One trick I use all the time is calculating percentages in SQL by dividing with the count. Percentages quickly tell me how much coverage I’ve got when looking at the top few rows. However Presto uses integer division so doing the naive thing will always give you 0 or 1. There’s a simple trick to work around this: replace count(*) with sum(1e0).

Suppose for example you want to calculate the percentage of a column that is not null; you might try something like

SELECT count(col) / count(*) AS col_pct_nonnull
FROM some_table

However I was surprised when I got a 0; was the whole column null? It is because Presto uses integer division by default. So 1/6 gives 0 and 7/6 gives 1.

One way to work around this is by explicit casting to double:

SELECT count(col) / cast(count(*) AS DOUBLE) AS col_pct_nonnull
FROM some_table

But that’s a lot of typing very quickly. We can try to coerce the number by adding a decimal, but this changes it to fixed precision in Presto. So SELECT 1/6., 1/6.0, 1/6.00 returns 0, 0.2, 0.17. This can be useful if you want to show a truncated percentage, e.g for 3 decimal points. However in Athena these all coerce to floating point returning 0.1666…

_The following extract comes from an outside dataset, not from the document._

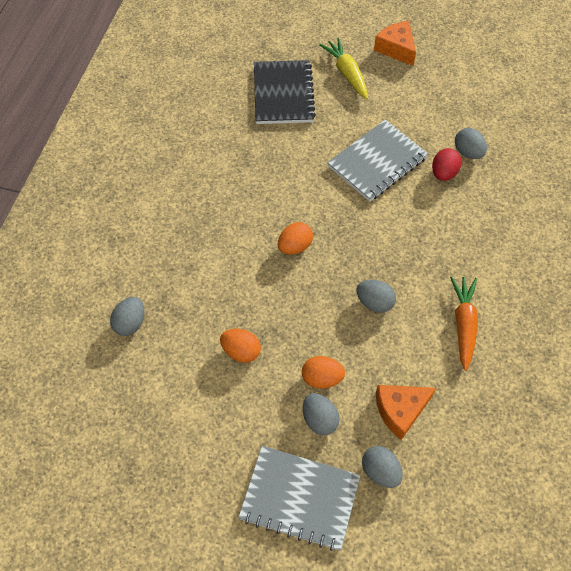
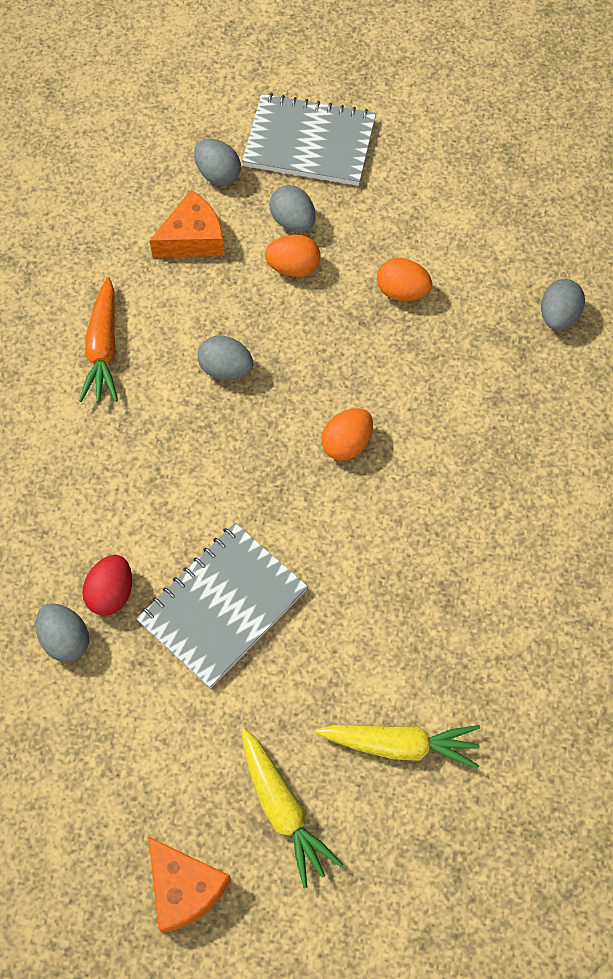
camera: 175 degrees right, 5 degrees up
(283, 94) = (400, 745): black notebook -> yellow carrot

-- 3 decimal places in Presto
-- Floating point in Athena
SELECT count(col) / sum(1.000) AS col_pct_nonnull
FROM some_table

However I tend to prefer storing things in double precision; otherwise if you do something like calculate a cumulative sum the rounding errors can compound. You can force this in Presto by explicitly using scientific notation; SELECT 1/6e0 gives the result to double precision 0.16666… So we could change our query to:

SELECT count(col) / sum(1e0) AS col_pct_nonnull
FROM some_table

If you’re ever doing a division in Presto or Athena it’s good practice to throw in a 1e0 * to make sure you’re doing floating point arithmetic, otherwise you will often get misleading results.